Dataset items
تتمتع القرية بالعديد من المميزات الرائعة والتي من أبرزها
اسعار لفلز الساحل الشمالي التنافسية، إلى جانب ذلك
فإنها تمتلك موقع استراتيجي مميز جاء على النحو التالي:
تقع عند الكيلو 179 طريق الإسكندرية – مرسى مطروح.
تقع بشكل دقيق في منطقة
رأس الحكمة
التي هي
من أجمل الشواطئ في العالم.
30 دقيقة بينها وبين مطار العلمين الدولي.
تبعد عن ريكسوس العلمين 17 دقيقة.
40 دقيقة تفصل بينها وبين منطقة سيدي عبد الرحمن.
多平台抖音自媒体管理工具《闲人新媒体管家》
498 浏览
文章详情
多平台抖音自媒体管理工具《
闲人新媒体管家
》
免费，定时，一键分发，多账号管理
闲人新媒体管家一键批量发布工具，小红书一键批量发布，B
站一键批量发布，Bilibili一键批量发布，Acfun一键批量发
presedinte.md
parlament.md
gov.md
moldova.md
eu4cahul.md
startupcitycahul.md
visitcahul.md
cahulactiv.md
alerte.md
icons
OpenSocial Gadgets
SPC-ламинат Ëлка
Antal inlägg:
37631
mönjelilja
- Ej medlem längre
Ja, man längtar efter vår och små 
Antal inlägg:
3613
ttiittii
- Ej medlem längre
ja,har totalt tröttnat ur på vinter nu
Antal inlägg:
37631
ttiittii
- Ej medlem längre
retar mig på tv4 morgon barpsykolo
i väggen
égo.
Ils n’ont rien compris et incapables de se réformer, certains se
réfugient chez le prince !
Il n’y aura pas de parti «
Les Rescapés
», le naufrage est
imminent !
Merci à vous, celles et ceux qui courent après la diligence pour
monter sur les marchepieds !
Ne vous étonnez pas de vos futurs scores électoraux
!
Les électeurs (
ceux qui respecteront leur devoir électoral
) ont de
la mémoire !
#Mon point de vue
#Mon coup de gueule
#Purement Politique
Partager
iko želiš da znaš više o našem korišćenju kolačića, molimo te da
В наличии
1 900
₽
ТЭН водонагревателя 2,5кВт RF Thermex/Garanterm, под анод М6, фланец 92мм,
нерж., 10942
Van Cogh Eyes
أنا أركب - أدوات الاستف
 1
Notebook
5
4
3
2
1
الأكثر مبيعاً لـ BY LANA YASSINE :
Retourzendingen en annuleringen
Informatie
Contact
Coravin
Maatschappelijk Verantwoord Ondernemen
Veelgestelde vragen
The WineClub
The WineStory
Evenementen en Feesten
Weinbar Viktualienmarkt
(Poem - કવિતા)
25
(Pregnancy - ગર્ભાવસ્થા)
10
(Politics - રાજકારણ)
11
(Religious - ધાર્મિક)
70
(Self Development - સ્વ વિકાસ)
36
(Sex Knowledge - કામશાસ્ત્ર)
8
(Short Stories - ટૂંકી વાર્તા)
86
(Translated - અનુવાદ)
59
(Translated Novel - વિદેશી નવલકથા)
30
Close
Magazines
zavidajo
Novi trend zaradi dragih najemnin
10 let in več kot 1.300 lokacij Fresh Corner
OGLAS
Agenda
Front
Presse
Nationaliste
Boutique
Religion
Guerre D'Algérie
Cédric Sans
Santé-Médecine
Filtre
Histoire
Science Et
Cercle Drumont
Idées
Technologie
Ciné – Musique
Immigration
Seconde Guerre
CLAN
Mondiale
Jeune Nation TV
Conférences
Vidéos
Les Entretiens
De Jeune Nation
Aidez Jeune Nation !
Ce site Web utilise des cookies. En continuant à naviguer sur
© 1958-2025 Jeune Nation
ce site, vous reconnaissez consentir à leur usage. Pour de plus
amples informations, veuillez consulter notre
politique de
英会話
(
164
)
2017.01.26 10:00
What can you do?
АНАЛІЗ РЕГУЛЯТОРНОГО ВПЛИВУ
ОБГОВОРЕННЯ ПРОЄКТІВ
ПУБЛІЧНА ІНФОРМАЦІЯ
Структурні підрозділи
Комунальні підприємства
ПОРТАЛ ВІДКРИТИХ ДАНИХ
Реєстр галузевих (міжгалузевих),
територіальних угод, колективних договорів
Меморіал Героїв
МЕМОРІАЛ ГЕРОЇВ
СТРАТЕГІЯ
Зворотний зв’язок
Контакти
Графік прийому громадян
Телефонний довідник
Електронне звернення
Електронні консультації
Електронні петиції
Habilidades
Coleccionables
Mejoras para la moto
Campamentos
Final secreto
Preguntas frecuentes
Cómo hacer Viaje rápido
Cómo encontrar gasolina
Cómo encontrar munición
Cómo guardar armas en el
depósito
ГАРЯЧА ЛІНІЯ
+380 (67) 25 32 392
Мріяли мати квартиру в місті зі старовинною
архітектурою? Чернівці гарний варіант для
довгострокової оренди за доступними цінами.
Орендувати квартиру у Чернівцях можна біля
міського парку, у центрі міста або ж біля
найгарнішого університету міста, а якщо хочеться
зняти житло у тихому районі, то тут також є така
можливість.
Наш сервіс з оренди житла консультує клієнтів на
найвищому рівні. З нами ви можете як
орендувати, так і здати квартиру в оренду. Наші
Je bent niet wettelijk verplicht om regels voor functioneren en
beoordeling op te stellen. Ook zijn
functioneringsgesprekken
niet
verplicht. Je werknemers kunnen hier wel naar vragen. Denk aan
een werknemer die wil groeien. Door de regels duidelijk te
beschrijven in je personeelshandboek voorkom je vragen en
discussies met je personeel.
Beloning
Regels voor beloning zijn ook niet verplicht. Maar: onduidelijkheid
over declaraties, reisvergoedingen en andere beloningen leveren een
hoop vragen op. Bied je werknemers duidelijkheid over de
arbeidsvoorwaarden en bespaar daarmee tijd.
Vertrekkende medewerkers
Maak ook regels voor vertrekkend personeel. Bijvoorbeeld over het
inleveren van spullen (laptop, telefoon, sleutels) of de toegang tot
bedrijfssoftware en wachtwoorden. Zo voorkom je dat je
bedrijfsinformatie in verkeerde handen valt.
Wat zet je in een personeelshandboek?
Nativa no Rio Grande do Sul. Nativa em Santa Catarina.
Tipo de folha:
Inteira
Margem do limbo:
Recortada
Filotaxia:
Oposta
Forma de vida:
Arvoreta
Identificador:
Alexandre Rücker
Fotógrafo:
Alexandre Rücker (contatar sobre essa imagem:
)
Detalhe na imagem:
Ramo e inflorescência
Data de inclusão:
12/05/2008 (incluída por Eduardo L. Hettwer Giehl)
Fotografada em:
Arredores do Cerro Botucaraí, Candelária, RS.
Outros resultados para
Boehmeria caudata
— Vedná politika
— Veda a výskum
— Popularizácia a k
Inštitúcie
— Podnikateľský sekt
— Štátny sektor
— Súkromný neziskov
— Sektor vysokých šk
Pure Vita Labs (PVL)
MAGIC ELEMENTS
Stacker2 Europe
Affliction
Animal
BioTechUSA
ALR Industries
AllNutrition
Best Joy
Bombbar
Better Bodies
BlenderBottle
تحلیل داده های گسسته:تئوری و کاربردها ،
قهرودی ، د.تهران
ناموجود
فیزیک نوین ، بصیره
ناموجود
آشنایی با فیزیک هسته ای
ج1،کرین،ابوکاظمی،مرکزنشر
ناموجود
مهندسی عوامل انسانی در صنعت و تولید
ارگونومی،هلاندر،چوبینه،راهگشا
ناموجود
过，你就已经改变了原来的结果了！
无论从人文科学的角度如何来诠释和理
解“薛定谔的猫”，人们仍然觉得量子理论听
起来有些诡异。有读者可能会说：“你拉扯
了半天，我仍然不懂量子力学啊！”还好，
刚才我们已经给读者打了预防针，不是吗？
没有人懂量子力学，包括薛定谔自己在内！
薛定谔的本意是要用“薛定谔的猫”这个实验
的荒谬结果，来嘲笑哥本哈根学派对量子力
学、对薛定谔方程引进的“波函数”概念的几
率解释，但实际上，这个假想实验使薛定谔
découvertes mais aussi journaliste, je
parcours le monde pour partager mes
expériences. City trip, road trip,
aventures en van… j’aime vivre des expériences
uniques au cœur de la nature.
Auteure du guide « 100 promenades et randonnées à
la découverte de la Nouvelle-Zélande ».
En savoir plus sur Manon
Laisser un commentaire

Exercise: Please turn the records above into a numbered list, starting at their first line and running up to and including the line with "من أجمل الشواطئ في العالم.". Leave out any blank lines.

Exercise answer:
1. تتمتع القرية بالعديد من المميزات الرائعة والتي من أبرزها
2. اسعار لفلز الساحل الشمالي التنافسية، إلى جانب ذلك
3. فإنها تمتلك موقع استراتيجي مميز جاء على النحو التالي:
4. تقع عند الكيلو 179 طريق الإسكندرية – مرسى مطروح.
5. تقع بشكل دقيق في منطقة
6. رأس الحكمة
7. التي هي
8. من أجمل الشواطئ في العالم.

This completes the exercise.